Data entries:
· · · · · · ·

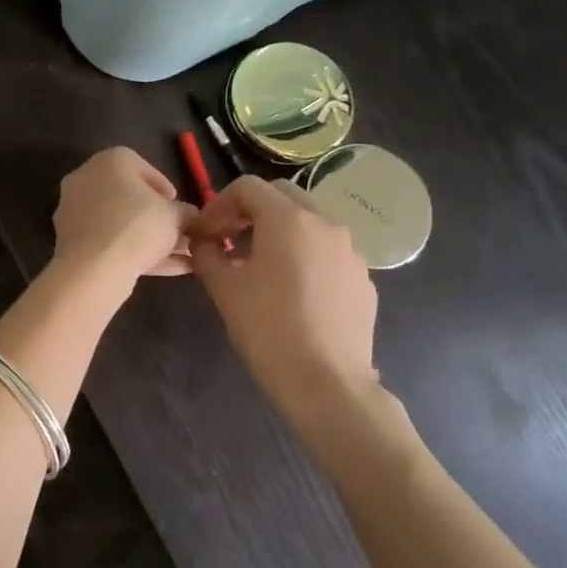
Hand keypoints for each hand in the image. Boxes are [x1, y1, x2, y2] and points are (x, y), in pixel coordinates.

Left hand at [51, 148, 194, 287]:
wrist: (93, 268)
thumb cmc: (137, 226)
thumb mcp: (174, 216)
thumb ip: (184, 213)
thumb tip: (189, 216)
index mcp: (108, 161)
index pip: (139, 165)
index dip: (162, 186)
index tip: (177, 205)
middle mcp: (85, 179)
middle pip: (126, 197)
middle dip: (155, 217)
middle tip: (177, 233)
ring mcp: (73, 212)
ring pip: (118, 223)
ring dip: (146, 239)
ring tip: (179, 257)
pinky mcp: (70, 241)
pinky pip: (107, 242)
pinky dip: (131, 252)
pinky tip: (162, 270)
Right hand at [188, 176, 381, 422]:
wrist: (326, 381)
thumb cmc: (266, 327)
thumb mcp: (223, 287)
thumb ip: (206, 253)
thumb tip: (203, 241)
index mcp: (287, 219)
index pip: (248, 187)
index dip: (219, 204)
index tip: (205, 233)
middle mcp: (325, 224)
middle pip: (282, 195)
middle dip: (250, 210)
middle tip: (228, 238)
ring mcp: (351, 251)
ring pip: (309, 222)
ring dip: (279, 231)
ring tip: (258, 264)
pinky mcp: (362, 279)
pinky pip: (327, 252)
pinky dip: (303, 255)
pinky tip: (290, 291)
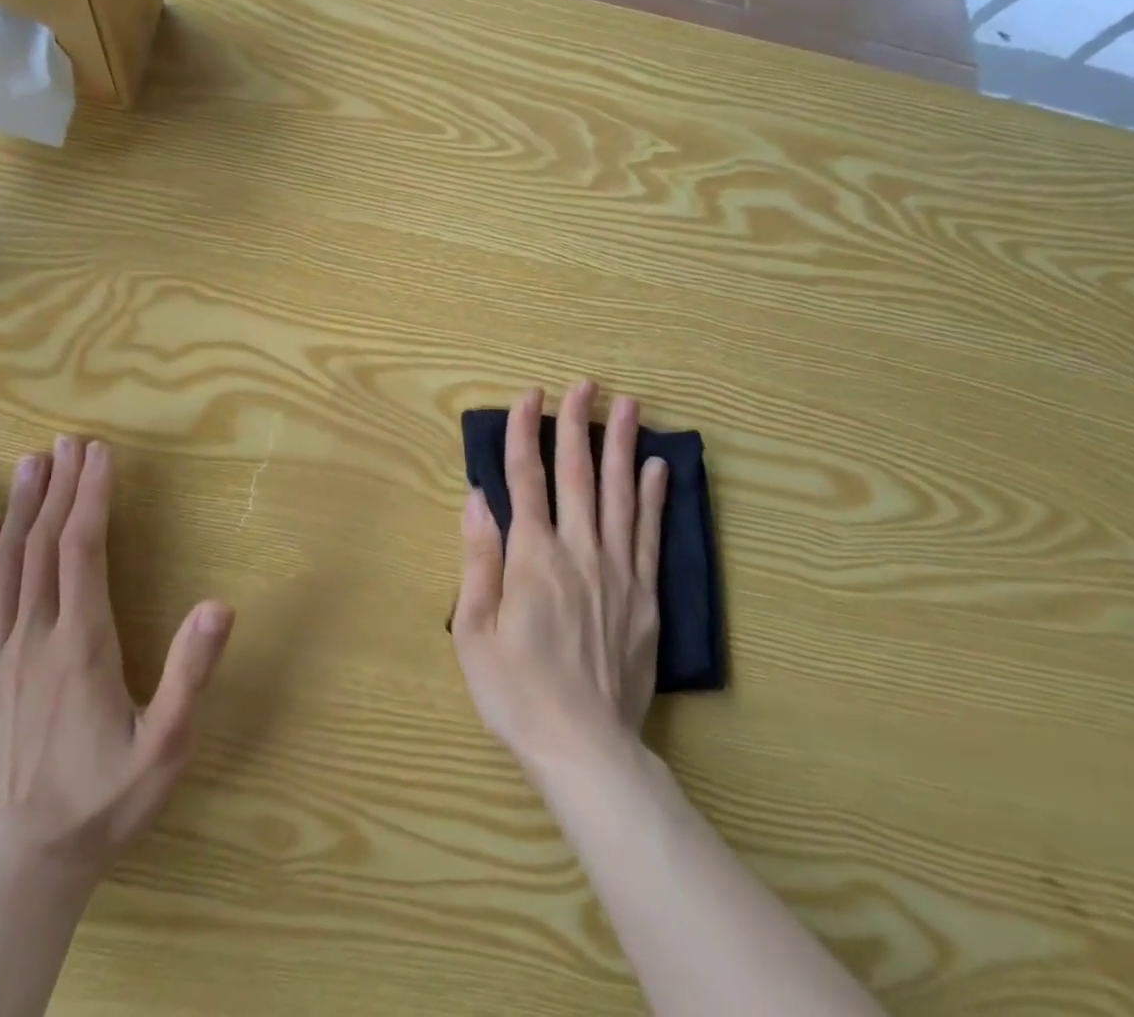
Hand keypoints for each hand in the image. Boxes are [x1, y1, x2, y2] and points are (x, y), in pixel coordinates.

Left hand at [0, 437, 234, 884]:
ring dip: (21, 509)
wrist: (16, 876)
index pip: (84, 550)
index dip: (92, 496)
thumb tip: (220, 604)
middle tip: (68, 442)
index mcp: (81, 645)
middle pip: (43, 545)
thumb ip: (190, 674)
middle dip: (59, 488)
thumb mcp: (164, 747)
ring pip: (4, 566)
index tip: (100, 453)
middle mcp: (32, 638)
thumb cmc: (101, 804)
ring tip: (32, 465)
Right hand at [452, 382, 667, 772]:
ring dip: (623, 446)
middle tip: (584, 384)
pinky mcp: (646, 595)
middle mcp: (579, 551)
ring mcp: (619, 571)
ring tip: (629, 406)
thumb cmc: (517, 691)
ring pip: (621, 495)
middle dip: (578, 424)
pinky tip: (658, 467)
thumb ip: (478, 560)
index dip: (525, 432)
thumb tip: (477, 498)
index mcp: (533, 558)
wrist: (585, 748)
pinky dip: (654, 497)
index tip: (528, 395)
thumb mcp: (474, 630)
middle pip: (579, 474)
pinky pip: (651, 534)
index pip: (527, 479)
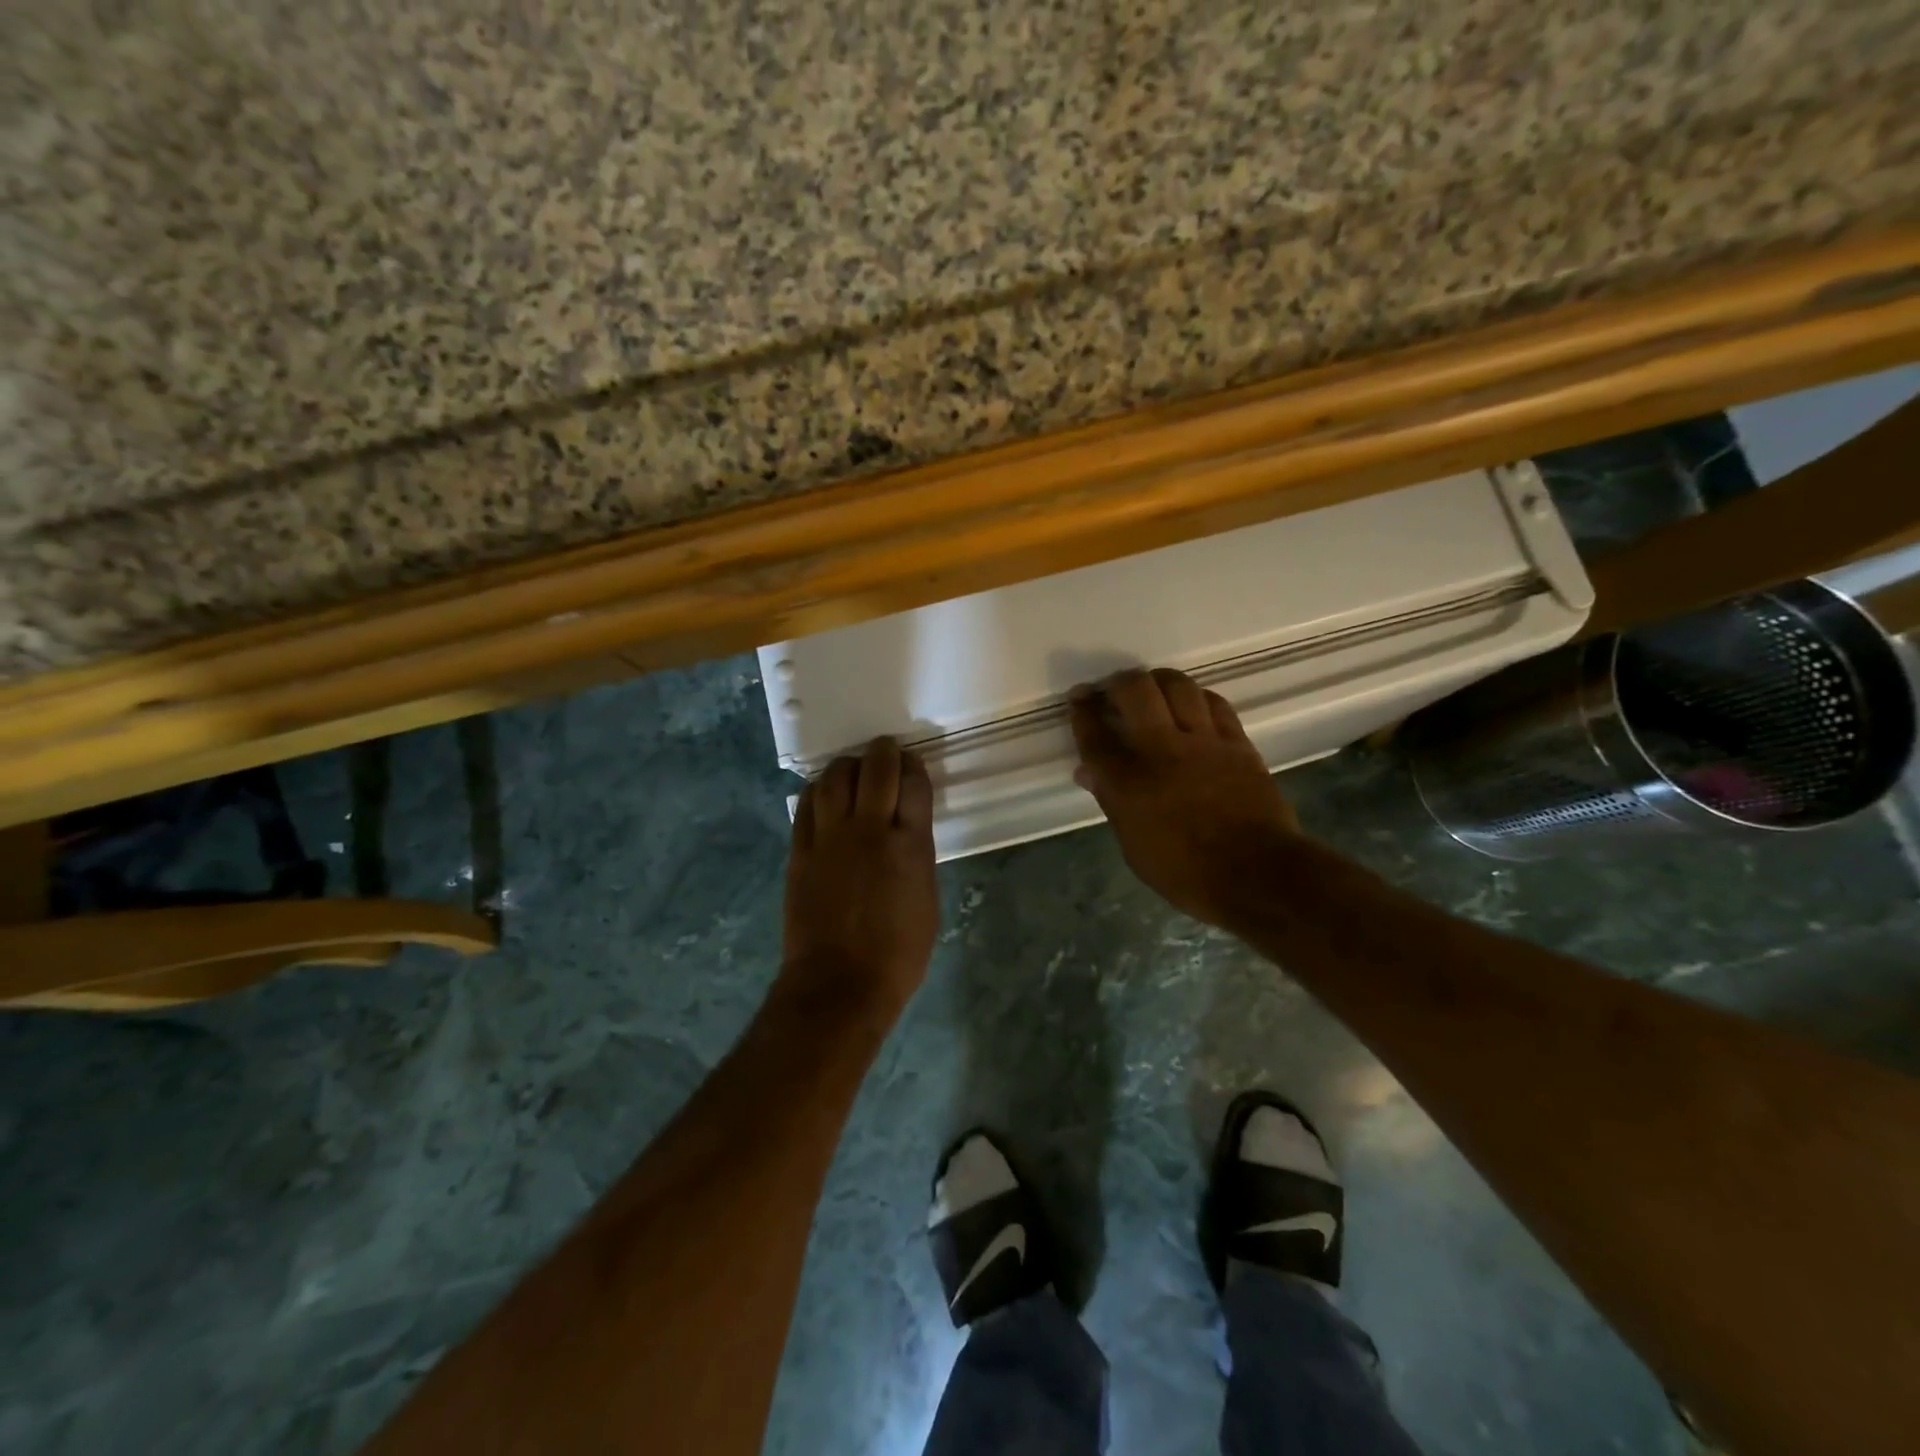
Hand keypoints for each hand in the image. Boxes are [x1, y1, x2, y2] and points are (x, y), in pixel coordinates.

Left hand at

· · · · · · ·

**Exercise aim**
Each record must appear again exactly as written above, without its pictures.

**Task solution**
Hand keypoints for each hand in the image. Boxes are [x1, y1, x2, y2] and points are (x, y), in pixel coordinates.

Left hand at [51, 148, 194, 287]:
wrist: (93, 268)
thumb cmc: (137, 226)
thumb mcp: (174, 216)
thumb ip: (184, 213)
thumb tip: (189, 216)
index mcp: (108, 161)
index pip: (139, 165)
index dip: (162, 186)
index tip: (177, 205)
middle mcp: (85, 179)
middle pip: (126, 197)
middle dip: (155, 217)
middle tip: (177, 233)
ring mcp: (73, 212)
ring pip: (118, 223)
ring dip: (146, 239)
ring tip: (179, 257)
pinky mcp: (70, 241)
pinky pip: (107, 242)
pinky dip: (131, 252)
pinky tip: (162, 270)
Right hand at [188, 176, 381, 422]:
wrist: (326, 381)
thumb cmc: (266, 327)
thumb mcp: (223, 287)
thumb ip: (206, 253)
thumb tip: (203, 241)
index mcp: (287, 219)
index pip: (248, 187)
index dip: (219, 204)
index tip: (205, 233)
middle mcp: (325, 224)
middle pip: (282, 195)
middle dip: (250, 210)
middle tip: (228, 238)
ring mcp: (351, 251)
ring pip: (309, 222)
ring dip: (279, 231)
ring tip: (258, 264)
pinky mcp: (362, 279)
pinky pip: (327, 252)
pinky dip: (303, 255)
pinky tip: (290, 291)
Hand keypoints for each hand in the image. Boxes are [x1, y1, x2, y2] and points are (x, y), in pixel coordinates.

Left hand at [0, 437, 234, 884]:
ring dip: (21, 509)
wrist: (16, 876)
index pip: (84, 550)
index dip: (92, 496)
thumb tip: (220, 604)
middle tip: (68, 442)
index mcp: (81, 645)
middle pip: (43, 545)
thumb ip: (190, 674)
middle dip: (59, 488)
thumb mcp: (164, 747)
ring pip: (4, 566)
index tip: (100, 453)
middle mcp: (32, 638)
thumb cmc: (101, 804)
ring tip: (32, 465)
Right hand at [452, 382, 667, 772]:
ring dip: (623, 446)
middle tip: (584, 384)
pinky mcp: (646, 595)
middle mcp: (579, 551)
ring mcp: (619, 571)
ring tip: (629, 406)
thumb cmc: (517, 691)
ring pip: (621, 495)
middle dip: (578, 424)
pinky tip: (658, 467)
thumb ip: (478, 560)
index dip: (525, 432)
thumb tip: (477, 498)
index mcp: (533, 558)
wrist: (585, 748)
pinky dip: (654, 497)
index tip: (528, 395)
thumb mcp: (474, 630)
middle pip: (579, 474)
pinky pip: (651, 534)
index pip: (527, 479)
Hand keypoints for each hand in the image. Boxes are [x1, y1, x2, y2] and points are (x, y), in pixel coordinates.

Left hand at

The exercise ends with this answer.